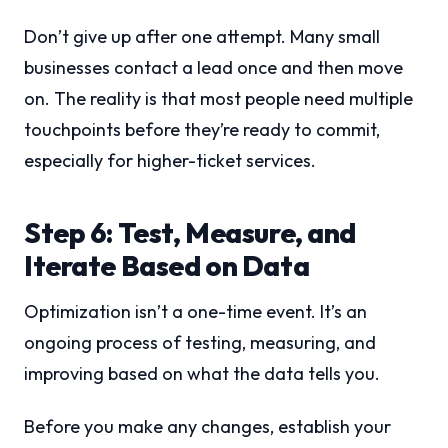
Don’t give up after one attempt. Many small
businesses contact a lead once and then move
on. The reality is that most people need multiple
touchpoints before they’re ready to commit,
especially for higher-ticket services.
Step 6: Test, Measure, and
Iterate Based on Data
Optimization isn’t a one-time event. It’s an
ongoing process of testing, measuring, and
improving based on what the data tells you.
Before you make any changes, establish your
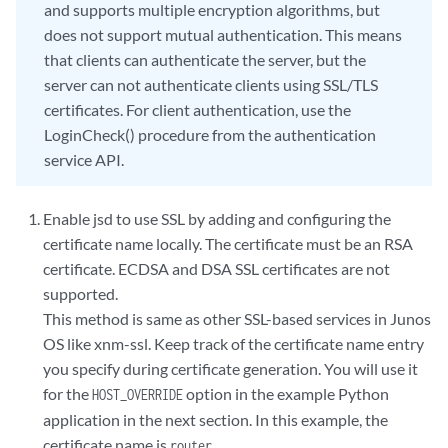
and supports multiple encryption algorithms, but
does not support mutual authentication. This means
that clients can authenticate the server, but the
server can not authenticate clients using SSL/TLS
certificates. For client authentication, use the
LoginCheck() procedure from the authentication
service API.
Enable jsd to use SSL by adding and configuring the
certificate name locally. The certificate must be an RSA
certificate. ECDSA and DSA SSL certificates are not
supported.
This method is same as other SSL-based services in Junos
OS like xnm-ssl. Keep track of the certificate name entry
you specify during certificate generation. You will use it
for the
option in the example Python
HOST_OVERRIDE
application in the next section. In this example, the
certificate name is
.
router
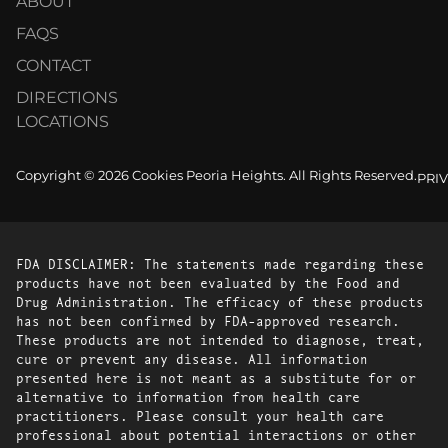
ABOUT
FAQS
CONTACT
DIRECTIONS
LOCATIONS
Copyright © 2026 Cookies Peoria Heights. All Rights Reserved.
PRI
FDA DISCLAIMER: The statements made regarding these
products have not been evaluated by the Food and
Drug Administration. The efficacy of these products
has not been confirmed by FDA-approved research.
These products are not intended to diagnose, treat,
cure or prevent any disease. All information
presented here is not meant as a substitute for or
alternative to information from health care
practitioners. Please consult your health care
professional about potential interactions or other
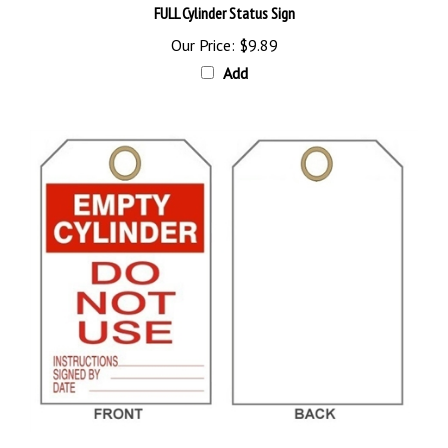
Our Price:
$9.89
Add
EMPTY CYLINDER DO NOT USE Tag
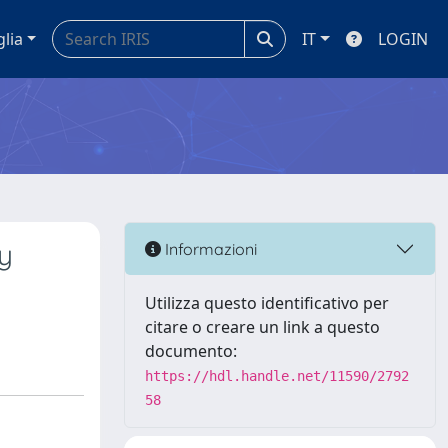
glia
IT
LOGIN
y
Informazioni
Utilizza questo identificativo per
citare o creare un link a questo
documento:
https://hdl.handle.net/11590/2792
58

• • • •

### The problem:
What's needed is every record restated exactly, pictures excluded.

### Exercise answer:
Don’t give up after one attempt. Many small
businesses contact a lead once and then move
on. The reality is that most people need multiple
touchpoints before they’re ready to commit,
especially for higher-ticket services.
Step 6: Test, Measure, and
Iterate Based on Data
Optimization isn’t a one-time event. It’s an
ongoing process of testing, measuring, and
improving based on what the data tells you.
Before you make any changes, establish your
and supports multiple encryption algorithms, but
does not support mutual authentication. This means
that clients can authenticate the server, but the
server can not authenticate clients using SSL/TLS
certificates. For client authentication, use the
LoginCheck() procedure from the authentication
service API.
Enable jsd to use SSL by adding and configuring the
certificate name locally. The certificate must be an RSA
certificate. ECDSA and DSA SSL certificates are not
supported.
This method is same as other SSL-based services in Junos
OS like xnm-ssl. Keep track of the certificate name entry
you specify during certificate generation. You will use it
for the
option in the example Python
HOST_OVERRIDE
application in the next section. In this example, the
certificate name is
.
router
ABOUT
FAQS
CONTACT
DIRECTIONS
LOCATIONS
Copyright © 2026 Cookies Peoria Heights. All Rights Reserved.
PRI
FDA DISCLAIMER: The statements made regarding these
products have not been evaluated by the Food and
Drug Administration. The efficacy of these products
has not been confirmed by FDA-approved research.
These products are not intended to diagnose, treat,
cure or prevent any disease. All information
presented here is not meant as a substitute for or
alternative to information from health care
practitioners. Please consult your health care
professional about potential interactions or other
Our Price:
$9.89
Add
EMPTY CYLINDER DO NOT USE Tag
glia
IT
LOGIN
y
Informazioni
Utilizza questo identificativo per
citare o creare un link a questo
documento:
https://hdl.handle.net/11590/2792
58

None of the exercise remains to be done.